With the continuous introduction of new marketing channels, brands today find themselves crowded with many options to reach and interact with their target audience. However, the future of marketing isn’t so much about the radical new ways and mediums to reach or engage consumers. It lies in a simple golden rule – using data analytics to get the fundamentals of marketing right.

Data-driven marketing has transformed from an innovative approach to the fundamentals of a successful marketing strategy. Marketers are increasingly investing in research and diving into huge amount of data to draw conclusions. So how do you use data to crystallise the future?

1. The reality of data: When looking at data and its insights, brands must confront the numbers and acknowledge their issues and position in the market. Quite often, there will be a sense of denial and even disbelief when data shows us something that’s counter-intuitive. Acknowledging the issues and market position will enable brands to start the first steps in organising, analysing and applying learnings from data analytics to make better marketing decisions.

2. Analyse and develop strategies: One of the must-do’s when implementing data in decision-making is to triangulate all the gathered information. The aim is to have a holistic picture taking into account key factors to help us make better commercial decisions. For example, data gathered identified 90% of Red Bull consumption volume was generated from just four core occasions.

However, when triangulated with financial data, it was found that marketing investments in the largest volume occasion was the second lowest. This posed an opportunity for us to restrategise our focus and build stronger plans with the right marketing investments.

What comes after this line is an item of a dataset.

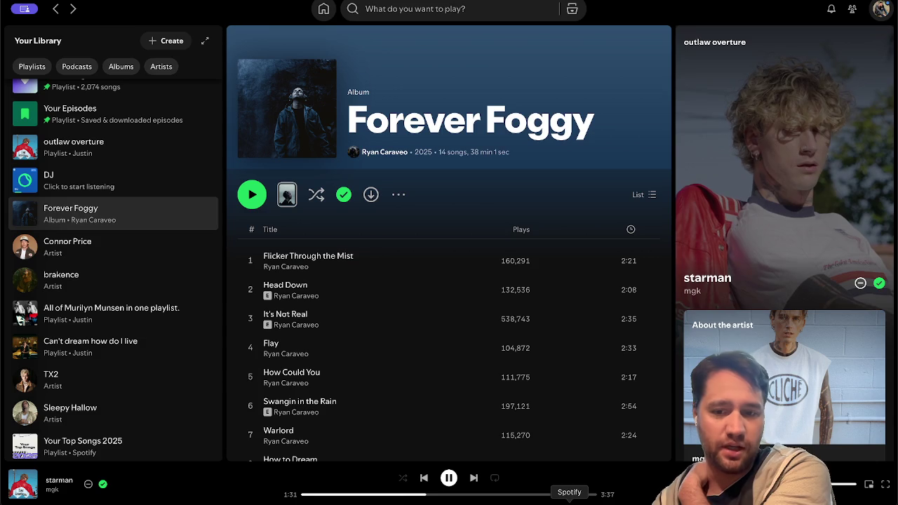
{"action": "key", "text": "XF86AudioLowerVolume"}
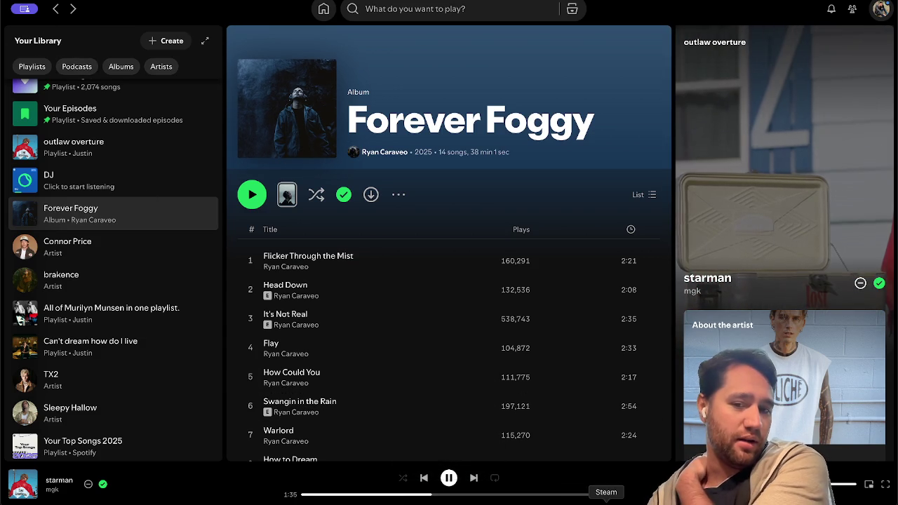
{"action": "left_click", "coordinate": [643, 501]}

More often than not, brands are too carried away with short-term marketing tactics. Before pooling out investments into the activities, it’s crucial to understand the size of the prize. Sometimes, we happen to be a big fish in a small pond – it is only when we utilise data and insights collected that we are able to locate new opportunities (other ponds) around us and navigate us to those ponds to give us the best ROI.

3. Analytics credibility: If you work with data regularly, chances are you trust it. Your understanding of how it’s collected, stored, analysed and presented allows you to relate to those statistics. But when you bring the same findings to those who don’t, they are often less comfortable with your conclusion. Even so, it is important we treat data as a conversation starter, not a diagnosis. Data-driven recommendations could come across as an allegation of poor work, especially if the result challenges the decisions made previously.

Ironically, this is where most trust in data is required. Hence, it is important marketers are able to build relevance with the team using data and implore stronger trust in those figures when building consensus.

4. Results-driven outcomes: Guided by analytics generated from data, teams have the freedom to quickly act, review and respond to the results. While results may not always be positive, that’s where the learning comes – both good and bad. The important part is to feed data into models and support an iterative process which drives business decisions and outcomes to be more precise each time.

In a data-drive culture, the possibilities are endless. In a time where there is so much more clutter with so many new mediums and platforms, the simple application of data and strong analytics to drive our fundamentals right becomes much more significant. It keeps companies grounded and in touch with true reality. The future is data and analytics, and it is driving business outcomes from the boardroom to the selling floor – and everywhere in between.

The writer is Edmund Lee, head of marketing, Red Bull Malaysia. The article first appeared in A+M’s The Futurist print edition.